--- DATA RECORDS Enclosed Below ---

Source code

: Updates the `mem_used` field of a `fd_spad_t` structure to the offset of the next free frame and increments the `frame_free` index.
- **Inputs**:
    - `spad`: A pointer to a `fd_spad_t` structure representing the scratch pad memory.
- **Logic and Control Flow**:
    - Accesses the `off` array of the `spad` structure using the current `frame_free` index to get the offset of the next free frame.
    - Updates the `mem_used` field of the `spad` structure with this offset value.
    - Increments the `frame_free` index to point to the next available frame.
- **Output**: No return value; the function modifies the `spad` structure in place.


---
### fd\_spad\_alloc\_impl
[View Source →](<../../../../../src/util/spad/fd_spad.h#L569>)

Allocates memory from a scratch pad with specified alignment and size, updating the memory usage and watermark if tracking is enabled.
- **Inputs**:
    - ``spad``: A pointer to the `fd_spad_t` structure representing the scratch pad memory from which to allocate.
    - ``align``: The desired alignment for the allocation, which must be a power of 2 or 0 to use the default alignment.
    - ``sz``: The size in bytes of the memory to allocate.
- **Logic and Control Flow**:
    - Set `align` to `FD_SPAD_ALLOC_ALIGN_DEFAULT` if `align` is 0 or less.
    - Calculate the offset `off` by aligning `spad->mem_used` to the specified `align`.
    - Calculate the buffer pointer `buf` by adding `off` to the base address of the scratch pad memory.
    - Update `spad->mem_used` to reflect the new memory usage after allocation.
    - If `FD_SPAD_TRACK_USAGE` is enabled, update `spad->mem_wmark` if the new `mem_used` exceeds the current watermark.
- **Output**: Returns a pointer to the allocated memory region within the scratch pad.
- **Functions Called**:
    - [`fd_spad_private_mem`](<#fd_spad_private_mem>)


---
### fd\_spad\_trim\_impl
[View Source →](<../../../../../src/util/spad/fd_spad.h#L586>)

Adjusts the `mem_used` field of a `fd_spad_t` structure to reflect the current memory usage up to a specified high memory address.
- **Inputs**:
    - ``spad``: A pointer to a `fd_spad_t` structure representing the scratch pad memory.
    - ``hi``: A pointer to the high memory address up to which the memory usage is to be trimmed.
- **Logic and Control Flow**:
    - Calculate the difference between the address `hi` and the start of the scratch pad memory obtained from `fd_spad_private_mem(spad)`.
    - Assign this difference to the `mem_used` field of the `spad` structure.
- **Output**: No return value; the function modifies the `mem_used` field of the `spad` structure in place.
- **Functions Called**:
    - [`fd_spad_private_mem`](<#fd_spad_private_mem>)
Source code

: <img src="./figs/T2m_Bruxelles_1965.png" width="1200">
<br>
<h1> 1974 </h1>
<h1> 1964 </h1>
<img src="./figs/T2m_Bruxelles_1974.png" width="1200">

--- End of Enclosed DATA RECORDS ---

▸ **PROBLEM REQUIREMENTS**
Top to bottom, transcribe every line above exactly.

▸ **SOLUTION BELOW**
Source code

: Updates the `mem_used` field of a `fd_spad_t` structure to the offset of the next free frame and increments the `frame_free` index.
- **Inputs**:
    - `spad`: A pointer to a `fd_spad_t` structure representing the scratch pad memory.
- **Logic and Control Flow**:
    - Accesses the `off` array of the `spad` structure using the current `frame_free` index to get the offset of the next free frame.
    - Updates the `mem_used` field of the `spad` structure with this offset value.
    - Increments the `frame_free` index to point to the next available frame.
- **Output**: No return value; the function modifies the `spad` structure in place.


---
### fd\_spad\_alloc\_impl
[View Source →](<../../../../../src/util/spad/fd_spad.h#L569>)

Allocates memory from a scratch pad with specified alignment and size, updating the memory usage and watermark if tracking is enabled.
- **Inputs**:
    - ``spad``: A pointer to the `fd_spad_t` structure representing the scratch pad memory from which to allocate.
    - ``align``: The desired alignment for the allocation, which must be a power of 2 or 0 to use the default alignment.
    - ``sz``: The size in bytes of the memory to allocate.
- **Logic and Control Flow**:
    - Set `align` to `FD_SPAD_ALLOC_ALIGN_DEFAULT` if `align` is 0 or less.
    - Calculate the offset `off` by aligning `spad->mem_used` to the specified `align`.
    - Calculate the buffer pointer `buf` by adding `off` to the base address of the scratch pad memory.
    - Update `spad->mem_used` to reflect the new memory usage after allocation.
    - If `FD_SPAD_TRACK_USAGE` is enabled, update `spad->mem_wmark` if the new `mem_used` exceeds the current watermark.
- **Output**: Returns a pointer to the allocated memory region within the scratch pad.
- **Functions Called**:
    - [`fd_spad_private_mem`](<#fd_spad_private_mem>)


---
### fd\_spad\_trim\_impl
[View Source →](<../../../../../src/util/spad/fd_spad.h#L586>)

Adjusts the `mem_used` field of a `fd_spad_t` structure to reflect the current memory usage up to a specified high memory address.
- **Inputs**:
    - ``spad``: A pointer to a `fd_spad_t` structure representing the scratch pad memory.
    - ``hi``: A pointer to the high memory address up to which the memory usage is to be trimmed.
- **Logic and Control Flow**:
    - Calculate the difference between the address `hi` and the start of the scratch pad memory obtained from `fd_spad_private_mem(spad)`.
    - Assign this difference to the `mem_used` field of the `spad` structure.
- **Output**: No return value; the function modifies the `mem_used` field of the `spad` structure in place.
- **Functions Called**:
    - [`fd_spad_private_mem`](<#fd_spad_private_mem>)
Source code

: <img src="./figs/T2m_Bruxelles_1965.png" width="1200">
<br>
<h1> 1974 </h1>
<h1> 1964 </h1>
<img src="./figs/T2m_Bruxelles_1974.png" width="1200">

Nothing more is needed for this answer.